Prompt
Find the lines below that contain the string "поток", count them, and give only the number.

Given entries
☆ ☆ ☆

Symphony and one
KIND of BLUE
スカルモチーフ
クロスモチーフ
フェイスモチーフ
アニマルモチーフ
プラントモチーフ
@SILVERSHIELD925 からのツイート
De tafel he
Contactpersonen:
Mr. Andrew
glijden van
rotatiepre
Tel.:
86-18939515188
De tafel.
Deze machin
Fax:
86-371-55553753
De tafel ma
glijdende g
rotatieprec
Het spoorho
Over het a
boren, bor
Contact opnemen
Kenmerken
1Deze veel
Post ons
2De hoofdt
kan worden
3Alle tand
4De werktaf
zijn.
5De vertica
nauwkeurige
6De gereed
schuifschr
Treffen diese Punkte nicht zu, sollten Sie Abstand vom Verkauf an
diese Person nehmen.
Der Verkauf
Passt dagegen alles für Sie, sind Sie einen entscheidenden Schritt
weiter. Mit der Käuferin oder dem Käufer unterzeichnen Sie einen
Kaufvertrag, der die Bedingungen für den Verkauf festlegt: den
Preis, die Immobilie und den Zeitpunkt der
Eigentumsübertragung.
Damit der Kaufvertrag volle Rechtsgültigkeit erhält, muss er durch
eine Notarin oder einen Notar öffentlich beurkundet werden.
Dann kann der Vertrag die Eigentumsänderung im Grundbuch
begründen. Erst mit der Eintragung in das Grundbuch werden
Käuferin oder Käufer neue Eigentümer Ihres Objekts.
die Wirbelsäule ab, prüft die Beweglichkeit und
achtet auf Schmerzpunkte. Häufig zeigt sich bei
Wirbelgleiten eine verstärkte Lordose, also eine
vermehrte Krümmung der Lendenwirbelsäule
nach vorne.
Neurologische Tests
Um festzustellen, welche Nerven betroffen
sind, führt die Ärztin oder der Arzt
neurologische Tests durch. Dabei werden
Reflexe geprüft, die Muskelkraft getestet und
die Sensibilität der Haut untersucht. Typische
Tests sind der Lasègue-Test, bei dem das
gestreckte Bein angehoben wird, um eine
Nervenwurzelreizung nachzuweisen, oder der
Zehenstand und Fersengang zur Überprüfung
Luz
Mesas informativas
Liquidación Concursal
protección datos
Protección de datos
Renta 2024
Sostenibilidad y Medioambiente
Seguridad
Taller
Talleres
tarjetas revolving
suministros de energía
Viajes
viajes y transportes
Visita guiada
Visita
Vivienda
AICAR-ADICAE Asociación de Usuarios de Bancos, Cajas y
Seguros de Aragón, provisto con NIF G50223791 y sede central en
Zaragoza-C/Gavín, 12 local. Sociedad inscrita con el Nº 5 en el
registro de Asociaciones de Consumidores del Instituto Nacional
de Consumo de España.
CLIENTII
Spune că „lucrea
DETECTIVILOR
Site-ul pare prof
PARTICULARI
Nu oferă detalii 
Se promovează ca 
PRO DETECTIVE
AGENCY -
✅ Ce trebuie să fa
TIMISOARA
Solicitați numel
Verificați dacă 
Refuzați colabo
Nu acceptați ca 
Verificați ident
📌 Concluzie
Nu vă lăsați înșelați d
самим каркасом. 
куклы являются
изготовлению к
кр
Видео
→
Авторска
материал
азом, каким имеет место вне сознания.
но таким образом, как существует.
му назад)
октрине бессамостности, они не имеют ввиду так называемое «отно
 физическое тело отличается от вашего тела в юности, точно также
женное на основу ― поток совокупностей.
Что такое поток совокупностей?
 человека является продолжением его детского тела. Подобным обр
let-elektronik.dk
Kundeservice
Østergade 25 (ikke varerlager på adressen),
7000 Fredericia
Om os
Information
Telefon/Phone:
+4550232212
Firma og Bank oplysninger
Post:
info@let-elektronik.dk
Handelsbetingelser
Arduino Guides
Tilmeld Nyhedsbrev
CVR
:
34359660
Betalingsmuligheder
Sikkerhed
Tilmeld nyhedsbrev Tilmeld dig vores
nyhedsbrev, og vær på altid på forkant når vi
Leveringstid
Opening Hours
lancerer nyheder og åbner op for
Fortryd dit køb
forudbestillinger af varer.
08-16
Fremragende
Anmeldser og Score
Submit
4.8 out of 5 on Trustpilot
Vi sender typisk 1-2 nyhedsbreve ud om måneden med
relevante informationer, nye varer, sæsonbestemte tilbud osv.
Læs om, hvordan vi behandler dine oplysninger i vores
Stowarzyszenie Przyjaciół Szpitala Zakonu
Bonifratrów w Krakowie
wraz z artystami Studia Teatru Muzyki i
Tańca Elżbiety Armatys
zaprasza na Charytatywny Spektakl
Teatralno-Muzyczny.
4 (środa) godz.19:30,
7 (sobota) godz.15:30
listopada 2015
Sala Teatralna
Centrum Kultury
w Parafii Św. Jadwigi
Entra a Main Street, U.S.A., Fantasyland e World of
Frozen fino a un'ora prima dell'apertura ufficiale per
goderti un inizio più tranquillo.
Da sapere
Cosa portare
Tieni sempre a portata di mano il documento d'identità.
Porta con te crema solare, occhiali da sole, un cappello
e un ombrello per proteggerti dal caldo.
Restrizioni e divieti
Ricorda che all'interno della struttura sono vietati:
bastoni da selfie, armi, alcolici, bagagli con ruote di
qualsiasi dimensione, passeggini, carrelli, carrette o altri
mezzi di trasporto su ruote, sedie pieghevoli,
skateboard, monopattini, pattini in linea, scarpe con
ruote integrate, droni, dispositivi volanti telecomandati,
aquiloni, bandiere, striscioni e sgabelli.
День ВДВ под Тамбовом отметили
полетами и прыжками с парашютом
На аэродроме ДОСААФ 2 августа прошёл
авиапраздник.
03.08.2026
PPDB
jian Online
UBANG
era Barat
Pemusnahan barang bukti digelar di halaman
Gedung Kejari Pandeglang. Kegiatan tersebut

☆ ☆ ☆

Result
2